By Ernest Dumas, Arkansas Times l Published: July 10, 2008
The worst aspect of this race for president is that it bears out John Milton's maxim that truth comes into the world a bastard, heaping ignominy upon those who dare to speak it.
Gen. Wesley Clark can attest to that. He uttered a line so unassailably true that John McCain himself would not deny its truth. Clark said that merely being shot down while flying a Navy plane in wartime did not qualify a person to be president. In fact, McCain had said as much in the past. But Clark has been so pilloried for the remark that Sen. Barack Obama had to criticize him and the general, a true war hero himself, was taken off the list of potential vice presidential candidates.
Clark had just finished praising McCain's courage and long service to the country and counted him one of his personal heroes but when his questioner noted that Obama had not flown a plane that was shot down Clark replied that it was true but that McCain's misfortune and heroic ordeal did not qualify him for president.
But Clark is not the first to be scorched by having the nerve to tell the plain truth, even if inadvertently. That was the case when Charlie Black, the lobbyist/publicist who advises McCain, told an interviewer that national security was McCain's best issue and when he was asked if another attack like 9/11 would help McCain he replied that undoubtedly it would. That is an article of faith for everybody, Democrats and Republicans alike, because the assumption is that terrorism would rise to the top of everyone's agenda again and people would rest their faith in the tough guy.

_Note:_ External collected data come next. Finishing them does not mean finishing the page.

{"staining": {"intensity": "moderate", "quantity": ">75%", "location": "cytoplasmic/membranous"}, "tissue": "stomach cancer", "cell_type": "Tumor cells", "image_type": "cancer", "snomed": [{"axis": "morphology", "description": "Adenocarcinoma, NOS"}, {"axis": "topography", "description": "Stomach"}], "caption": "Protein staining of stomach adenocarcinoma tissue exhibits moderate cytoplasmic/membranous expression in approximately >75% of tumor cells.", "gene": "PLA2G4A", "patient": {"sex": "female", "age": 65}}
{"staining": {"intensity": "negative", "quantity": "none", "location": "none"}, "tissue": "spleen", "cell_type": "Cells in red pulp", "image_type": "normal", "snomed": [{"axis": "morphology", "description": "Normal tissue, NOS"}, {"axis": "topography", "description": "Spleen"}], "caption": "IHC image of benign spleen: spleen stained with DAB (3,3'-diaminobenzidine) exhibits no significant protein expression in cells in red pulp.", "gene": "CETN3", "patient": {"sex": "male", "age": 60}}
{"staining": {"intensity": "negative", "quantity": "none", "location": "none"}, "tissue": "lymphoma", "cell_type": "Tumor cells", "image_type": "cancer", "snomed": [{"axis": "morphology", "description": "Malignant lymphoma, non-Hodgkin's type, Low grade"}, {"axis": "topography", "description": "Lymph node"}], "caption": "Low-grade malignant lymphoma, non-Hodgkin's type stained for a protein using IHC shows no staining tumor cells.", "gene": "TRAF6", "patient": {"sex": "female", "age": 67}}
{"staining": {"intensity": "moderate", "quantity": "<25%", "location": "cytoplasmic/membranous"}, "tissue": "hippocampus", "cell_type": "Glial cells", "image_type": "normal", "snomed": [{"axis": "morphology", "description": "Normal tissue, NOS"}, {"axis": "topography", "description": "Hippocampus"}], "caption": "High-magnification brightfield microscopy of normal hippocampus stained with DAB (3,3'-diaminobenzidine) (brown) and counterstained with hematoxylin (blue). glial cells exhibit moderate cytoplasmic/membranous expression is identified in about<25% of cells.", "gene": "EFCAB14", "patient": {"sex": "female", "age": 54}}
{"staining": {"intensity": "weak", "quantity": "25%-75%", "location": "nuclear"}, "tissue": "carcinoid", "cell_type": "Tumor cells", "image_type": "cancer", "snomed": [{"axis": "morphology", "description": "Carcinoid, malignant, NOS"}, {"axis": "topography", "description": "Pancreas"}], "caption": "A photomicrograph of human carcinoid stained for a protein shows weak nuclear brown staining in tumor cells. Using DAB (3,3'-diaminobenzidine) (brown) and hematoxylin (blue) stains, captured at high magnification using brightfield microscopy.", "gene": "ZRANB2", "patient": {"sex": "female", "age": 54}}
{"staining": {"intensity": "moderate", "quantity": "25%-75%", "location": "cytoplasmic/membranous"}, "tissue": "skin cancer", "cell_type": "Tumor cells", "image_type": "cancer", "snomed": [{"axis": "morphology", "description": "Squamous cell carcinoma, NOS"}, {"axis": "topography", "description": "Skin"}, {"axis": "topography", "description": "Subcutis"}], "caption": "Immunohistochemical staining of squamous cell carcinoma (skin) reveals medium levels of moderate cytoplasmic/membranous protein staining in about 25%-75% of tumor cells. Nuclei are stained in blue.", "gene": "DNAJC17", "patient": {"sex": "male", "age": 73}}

Rationally, people should react just the opposite — it would show that the Republicans have not made us any safer — but that is not the common thinking. Black merely repeated the conventional wisdom. He apologized for his truthfulness and McCain repudiated him. You won't hear from Charlie Black again.
There was no dishonor but plenty of ignominy when Bill Clinton said Barack Obama's primary victory in South Carolina was not a shock because, after all, Rev. Jesse Jackson had carried the state, too. It was a simple statement of fact that it was the same large African-American vote that carried Obama to victory. But it was characterized as a denigration of the African-American candidate and it did untold harm to Clinton's own reputation and to his wife's candidacy.
Same with Geraldine Ferraro's famous remark that much of the excitement around the Obama campaign arose from his race. That is an indisputable fact that Obama's earnest admirers have no trouble admitting. But Ferraro was banished forever.
The list goes endlessly on.
At least General Clark did not apologize. A real tough guy who has told the truth would not.